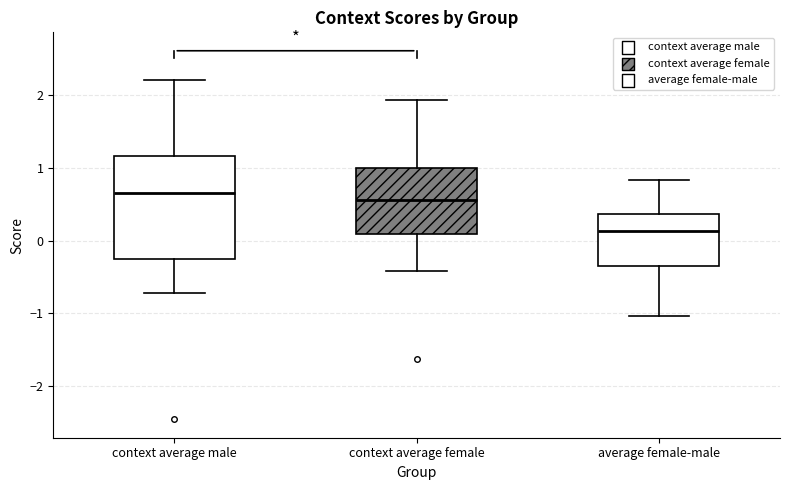

Comparing the boxes themselves (not the whiskers), which one is the tallest?

context average male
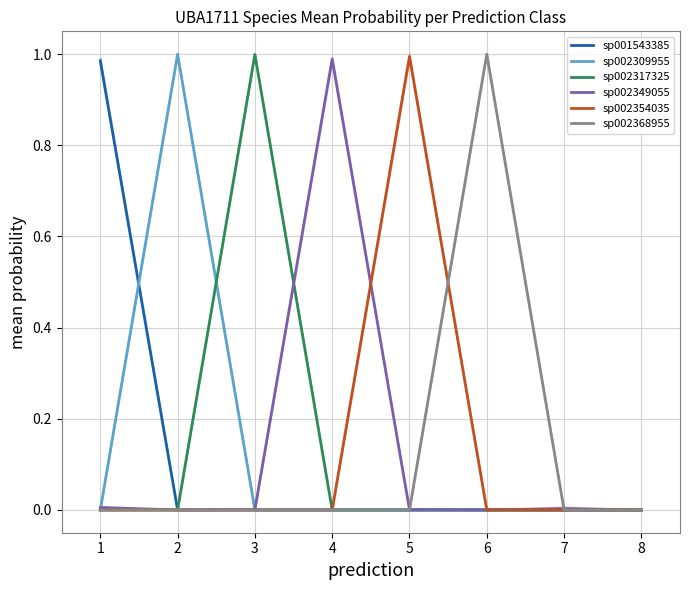

What is the value of the sp001543385 point at the 1st from the left?

1.0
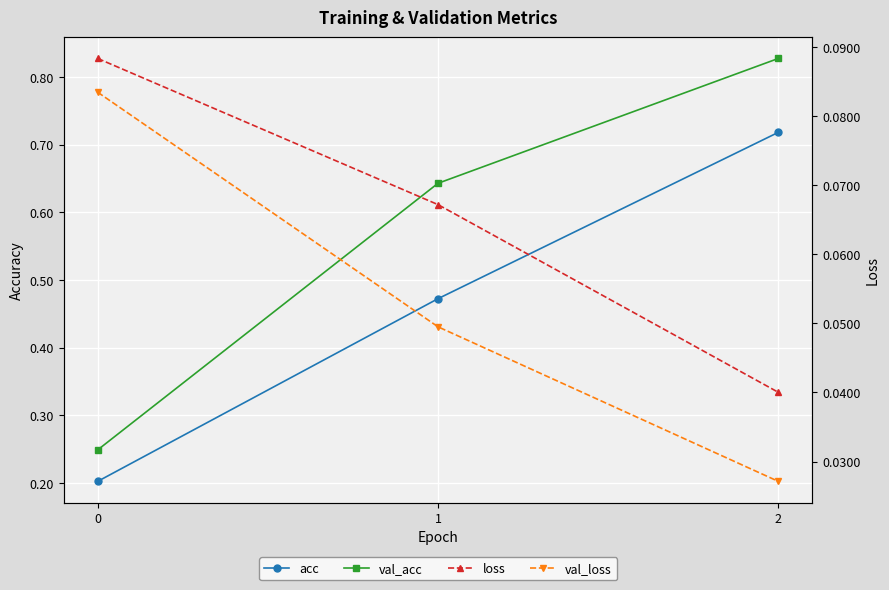

Which category has the lowest value in the loss series?

2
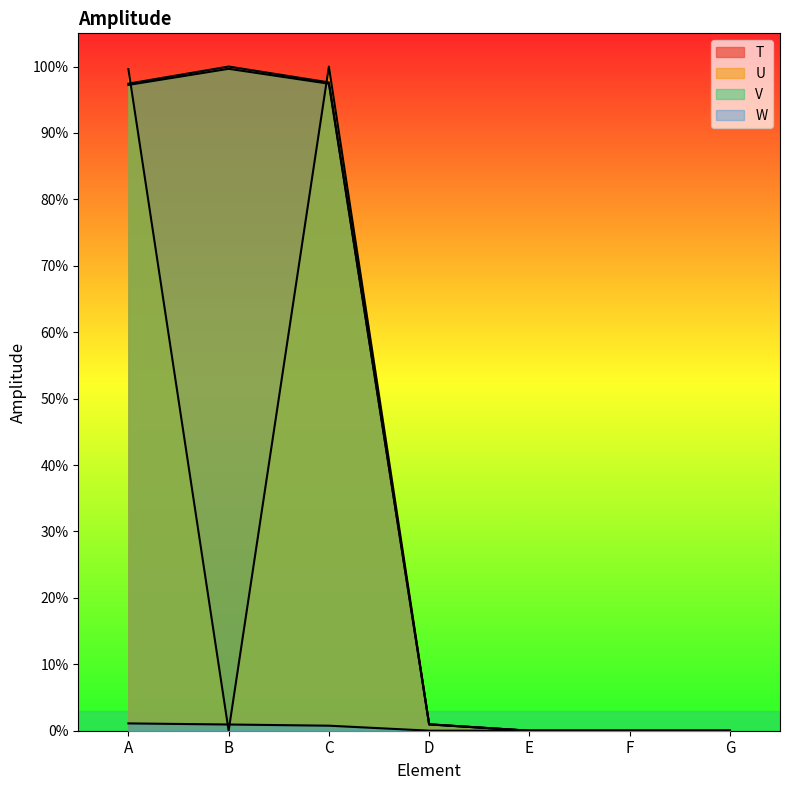

At which label is T closest to 0?

E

• • • • • • •

Work item >> Copy out every line of the listing above without changing anything, and leave the pictures out of your copy.

Result >>
Comparing the boxes themselves (not the whiskers), which one is the tallest?

context average male

What is the value of the sp001543385 point at the 1st from the left?

1.0

Which category has the lowest value in the loss series?

2

At which label is T closest to 0?

E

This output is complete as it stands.